Instructions to follow: Apart from the pictures, write out the records that follow exactly.
----- Material supplied -----
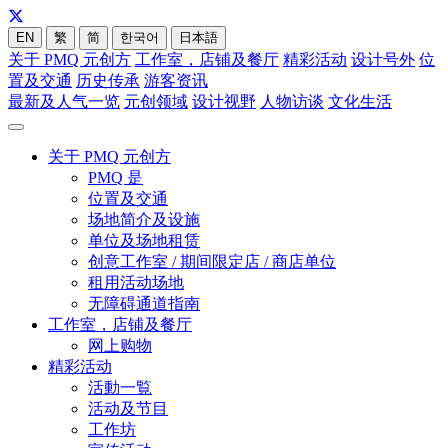
EN
繁
简
한국어
日本語
关于 PMQ 元创方
工作室，店铺及餐厅
精彩活动
设计号外
位
置及交通
历史传承
游客资讯
最新及人气一览
元创领域
设计视野
人物访谈
文化生活
关于 PMQ 元创方
PMQ 是
位置及交通
场地简介及设施
单位及场地租赁
创意工作室 / 期间限定店 / 商店单位
租用活动场地
无障碍通道指南
工作室，店铺及餐厅
网上购物
精彩活动
活動一覧
活动及节目
工作坊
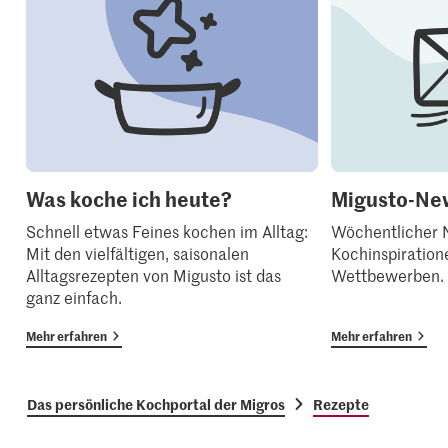
Was koche ich heute?
Migusto-New
Schnell etwas Feines kochen im Alltag:
Wöchentlicher N
Mit den vielfältigen, saisonalen
Kochinspiration
Alltagsrezepten von Migusto ist das
Wettbewerben.
ganz einfach.
Mehr erfahren
Mehr erfahren
Das persönliche Kochportal der Migros
Rezepte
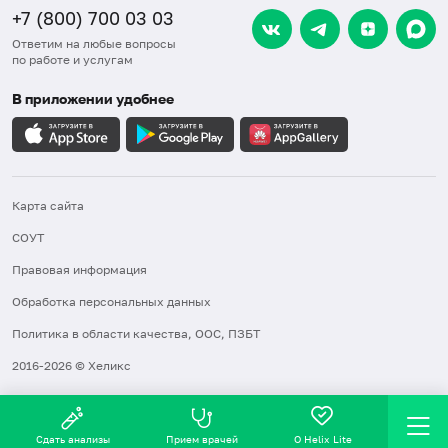
+7 (800) 700 03 03
Ответим на любые вопросы
по работе и услугам
В приложении удобнее
Карта сайта
СОУТ
Правовая информация
Обработка персональных данных
Политика в области качества, ООС, ПЗБТ
2016-2026 © Хеликс
Сдать анализы
Прием врачей
О Helix Lite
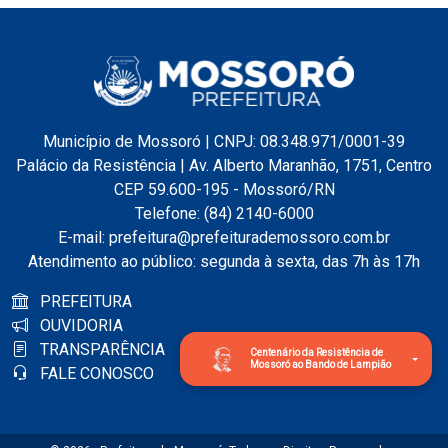
Município de Mossoró | CNPJ: 08.348.971/0001-39
Palácio da Resistência | Av. Alberto Maranhão, 1751, Centro
CEP 59.600-195 - Mossoró/RN
Telefone: (84) 2140-6000
E-mail: prefeitura@prefeiturademossoro.com.br
Atendimento ao público: segunda à sexta, das 7h às 17h
PREFEITURA
OUVIDORIA
TRANSPARÊNCIA
Centenário da Resistência de
Mossoró ao Bando de Lampião
FALE CONOSCO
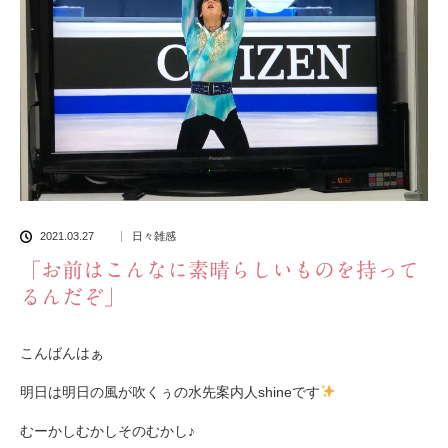
2021.03.27
日々雑感
「お前はこんなに素晴らしいものを持って
るんだぞ」
こんばんはぁ
明日は明日の風が吹くぅの水先案内人shineです
むーかしむかしそのむかし♪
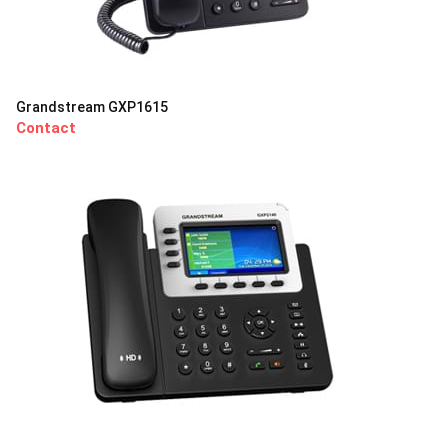
Grandstream GXP1615
Contact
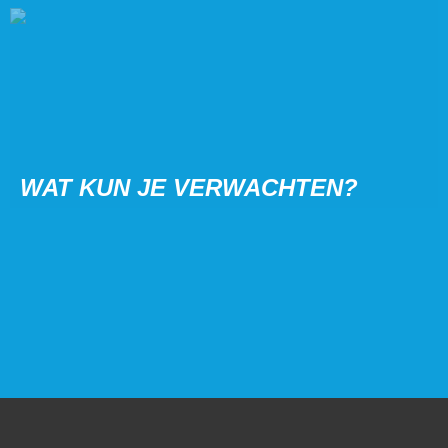
WAT KUN JE VERWACHTEN?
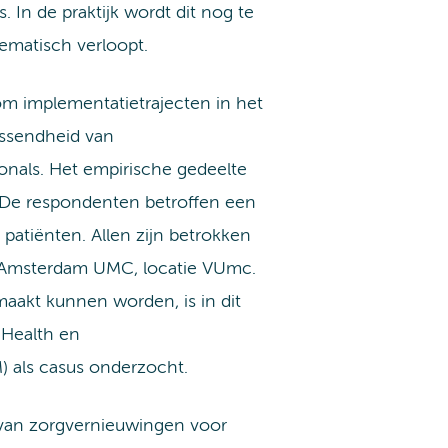
 In de praktijk wordt dit nog te
ematisch verloopt.
om implementatietrajecten in het
passendheid van
onals. Het empirische gedeelte
 De respondenten betroffen een
patiënten. Allen zijn betrokken
t Amsterdam UMC, locatie VUmc.
akt kunnen worden, is in dit
eHealth en
) als casus onderzocht.
 van zorgvernieuwingen voor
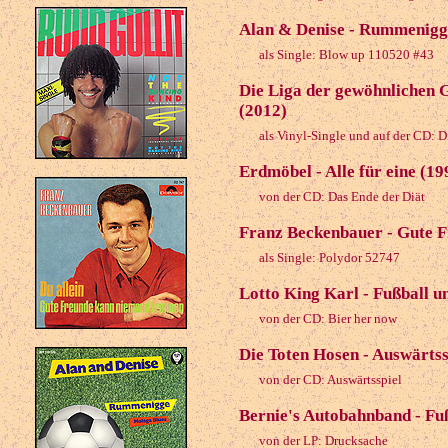
Alan & Denise - Rummenigg
als Single: Blow up 110520 #43
Die Liga der gewöhnlichen 
(2012)
als Vinyl-Single und auf der CD: 
Erdmöbel - Alle für eine (19
von der CD: Das Ende der Diät
Franz Beckenbauer - Gute F
als Single: Polydor 52747
Lotto King Karl - Fußball u
von der CD: Bier her now
Die Toten Hosen - Auswärtss
von der CD: Auswärtsspiel
Bernie's Autobahnband - Fuß
von der LP: Drucksache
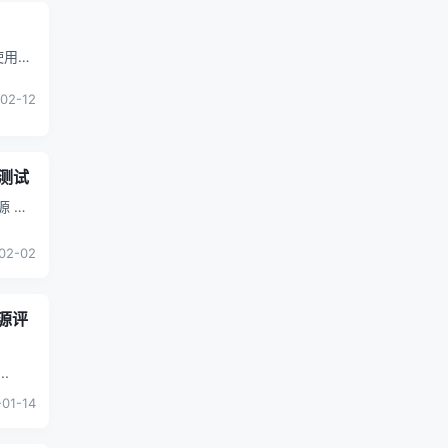
块使用新
02-12
充测试
源 快
02-02
电源评
...
01-14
-----
The answer:
EN
繁
简
한국어
日本語
关于 PMQ 元创方
工作室，店铺及餐厅
精彩活动
设计号外
位
置及交通
历史传承
游客资讯
最新及人气一览
元创领域
设计视野
人物访谈
文化生活
关于 PMQ 元创方
PMQ 是
位置及交通
场地简介及设施
单位及场地租赁
创意工作室 / 期间限定店 / 商店单位
租用活动场地
无障碍通道指南
工作室，店铺及餐厅
网上购物
精彩活动
活動一覧
活动及节目
工作坊
Was koche ich heute?
Migusto-New
Schnell etwas Feines kochen im Alltag:
Wöchentlicher N
Mit den vielfältigen, saisonalen
Kochinspiration
Alltagsrezepten von Migusto ist das
Wettbewerben.
ganz einfach.
Mehr erfahren
Mehr erfahren
Das persönliche Kochportal der Migros
Rezepte
+7 (800) 700 03 03
Ответим на любые вопросы
по работе и услугам
В приложении удобнее
Карта сайта
СОУТ
Правовая информация
Обработка персональных данных
Политика в области качества, ООС, ПЗБТ
2016-2026 © Хеликс
Сдать анализы
Прием врачей
О Helix Lite
Município de Mossoró | CNPJ: 08.348.971/0001-39
Palácio da Resistência | Av. Alberto Maranhão, 1751, Centro
CEP 59.600-195 - Mossoró/RN
Telefone: (84) 2140-6000
E-mail: prefeitura@prefeiturademossoro.com.br
Atendimento ao público: segunda à sexta, das 7h às 17h
PREFEITURA
OUVIDORIA
TRANSPARÊNCIA
Centenário da Resistência de
Mossoró ao Bando de Lampião
FALE CONOSCO
2021.03.27
日々雑感
「お前はこんなに素晴らしいものを持って
るんだぞ」
こんばんはぁ
明日は明日の風が吹くぅの水先案内人shineです
むーかしむかしそのむかし♪
Grandstream GXP1615
Contact
WAT KUN JE VERWACHTEN?
 In de praktijk wordt dit nog te
ematisch verloopt.
om implementatietrajecten in het
passendheid van
onals. Het empirische gedeelte
 De respondenten betroffen een
patiënten. Allen zijn betrokken
t Amsterdam UMC, locatie VUmc.
akt kunnen worden, is in dit
eHealth en
) als casus onderzocht.
 van zorgvernieuwingen voor
Alan & Denise - Rummenigg
als Single: Blow up 110520 #43
Die Liga der gewöhnlichen 
(2012)
als Vinyl-Single und auf der CD: 
Erdmöbel - Alle für eine (19
von der CD: Das Ende der Diät
Franz Beckenbauer - Gute F
als Single: Polydor 52747
Lotto King Karl - Fußball u
von der CD: Bier her now
Die Toten Hosen - Auswärtss
von der CD: Auswärtsspiel
Bernie's Autobahnband - Fuß
von der LP: Drucksache
块使用新
02-12
充测试
源 快
02-02
电源评
...
01-14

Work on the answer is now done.